2017-02-06



Picanha, a.k.a. garlic sirloin, one of Anne’s favorite bites of the night.

Each year my wife Anne and I have indulged our own special Super Bowl tradition: while the rest of the world is watching football and swapping snacks and beers with best friends and chatting about The Sports, the two of us have dinner at a fancy restaurant we’ve never tried before. Between 6 p.m. and 10 p.m., anyplace without a large-screen TV is usually deserted and totally ours for the taking.

The last few years have also seen Super Bowl Sunday coincide with a local event called Devour Downtown, in which dozens of upscale establishments in downtown Indianapolis offer a limited-time sort of blue-plate special that allows plebes like us to come in and sample their cuisine from a specially selected discount menu. It’s still a bit pricier than five-dollar footlongs, but in our experience the quality has always been immeasurably higher, no matter where we’ve gone. This year the event was merged with several others of its kind, expanded citywide, and renamed Devour Indy. We ended up heading downtown anyway, but it’s nice to know we’ll have more compass options in the years ahead.

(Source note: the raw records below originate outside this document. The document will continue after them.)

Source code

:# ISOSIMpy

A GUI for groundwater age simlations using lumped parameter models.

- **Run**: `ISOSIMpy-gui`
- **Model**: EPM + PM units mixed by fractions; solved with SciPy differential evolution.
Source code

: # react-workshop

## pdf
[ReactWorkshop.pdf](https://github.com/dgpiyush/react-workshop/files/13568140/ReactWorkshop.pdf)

Tonight’s feature presentation: Fogo de Chao, a Brazilian steakhouse with over two dozen American locations in addition to their flagships back home. For one solid price that was more than we would ever dream of paying for non-special occasions, their Devour Indy special offered a buffet of fancy unlimited appetizers, while the waiters approached every table with a few unlimited side dishes and numerous small yet unlimited meat portions all prepared in the Brazilian way, by which I mean they were made of meat. Good enough for us.

While you’re still watching or recovering from your big Super Bowl party and any deleterious overtime side effects, please enjoy the photo gallery of smorgasbord samples, and then feel free to go back to your sports and politics. Or not. Far be it from me to force you, honestly. You can join us over here in time-out corner with the other conversational dropouts if you’d like. We have meat!

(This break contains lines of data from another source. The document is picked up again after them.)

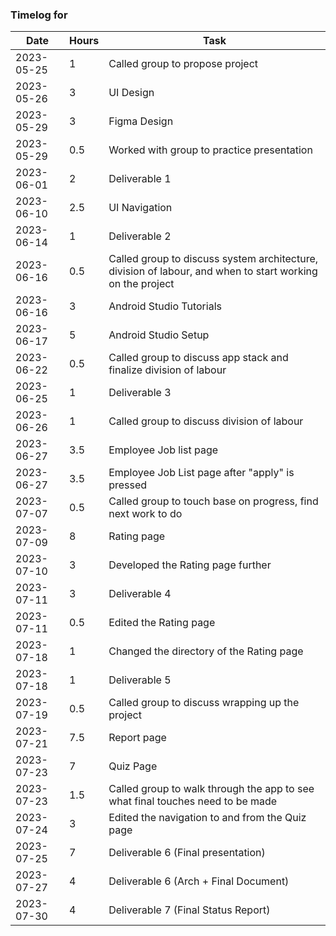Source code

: ### Timelog for 

|   Date   | Hours | Task |
|----------|-------|------|
|2023-05-25|1|Called group to propose project|
|2023-05-26|3|UI Design|
|2023-05-29|3|Figma Design|
|2023-05-29|0.5|Worked with group to practice presentation|
|2023-06-01|2|Deliverable 1|
|2023-06-10|2.5|UI Navigation|
|2023-06-14|1|Deliverable 2|
|2023-06-16|0.5|Called group to discuss system architecture, division of labour, and when to start working on the project|
|2023-06-16|3|Android Studio Tutorials|
|2023-06-17|5|Android Studio Setup|
|2023-06-22|0.5|Called group to discuss app stack and finalize division of labour|
|2023-06-25|1|Deliverable 3|
|2023-06-26|1|Called group to discuss division of labour|
|2023-06-27|3.5|Employee Job list page|
|2023-06-27|3.5|Employee Job List page after "apply" is pressed|
|2023-07-07|0.5|Called group to touch base on progress, find next work to do|
|2023-07-09|8|Rating page|
|2023-07-10|3|Developed the Rating page further|
|2023-07-11|3|Deliverable 4|
|2023-07-11|0.5|Edited the Rating page|
|2023-07-18|1|Changed the directory of the Rating page|
|2023-07-18|1|Deliverable 5|
|2023-07-19|0.5|Called group to discuss wrapping up the project|
|2023-07-21|7.5|Report page|
|2023-07-23|7|Quiz Page|
|2023-07-23|1.5|Called group to walk through the app to see what final touches need to be made|
|2023-07-24|3|Edited the navigation to and from the Quiz page|
|2023-07-25|7|Deliverable 6 (Final presentation)|
|2023-07-27|4|Deliverable 6 (Arch + Final Document)|
|2023-07-30|4|Deliverable 7 (Final Status Report)|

Random appetizers I tossed together with abandon included shaved cheese from one of those giant, authentic cheese wheels; mozzarella caprese salad; fancy chicken salad; tabbouleh; and feijoada, a black bean stew I was supposed to serve myself on rice. I decided my feijoada should go commando.

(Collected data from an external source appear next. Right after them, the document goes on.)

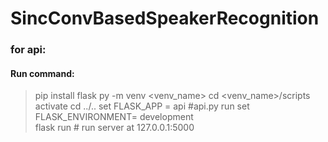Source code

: # SincConvBasedSpeakerRecognition

### for api:
#### Run command: 
> pip install flask
> py -m venv <venv_name>
> cd <venv_name>/scripts
> activate
>cd ../..
> set FLASK_APP = api  #api.py run 
> set FLASK_ENVIRONMENT= development  
> flask run # run server at 127.0.0.1:5000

Sides included crispy polenta, caramelized bananas, and competent mashed potatoes shoved into the background as punishment for the crime of Being Ordinary.

Anne enjoyed a bowl of butternut squash soup made with coconut milk and handily shaming every bowl of tomato soup we’ve ever touched.

Once we eliminated the non-meats, the first waiter we saw armed with a giant skewer brought Costela de Porco — pork rib, slow-roasted and marinated.

Linguica is an upscale term for this slow-roasted pork sausage that’s meant to contain a “Ç”, but I can’t locate its lowercase counterpart in the Character Map.

Fraldinha (bottom sirloin) was the largest chunk held at our table, but the waiter merely sliced off modest portions for each of us rather than leaving all 20-odd ounces for our indulgence.

Two dishes not appearing in the Devour Indy listing: chicken in beer, brandy and paprika (my favorite bite); and porkchop marinated in citrus-orange and white wine.

Lombo — parmesan crusted pork loin — was one of the more overtly decorated dishes.

Dessert was included with our meals, thankfully in sensible portions that would not make us explode after all that meat. My chocolate mousse cake was more about chocolate than about sweetness, which is fine by me, but Anne’s key lime pie was more picturesque.

By the time we left a little before 7:30, the place was half-empty as diners rushed home to see the Atlanta Falcons take advantage of that early 28-3 killer lead.

…and then we all went home and died. Some of us from overeating, other from being Falcons fans. The End.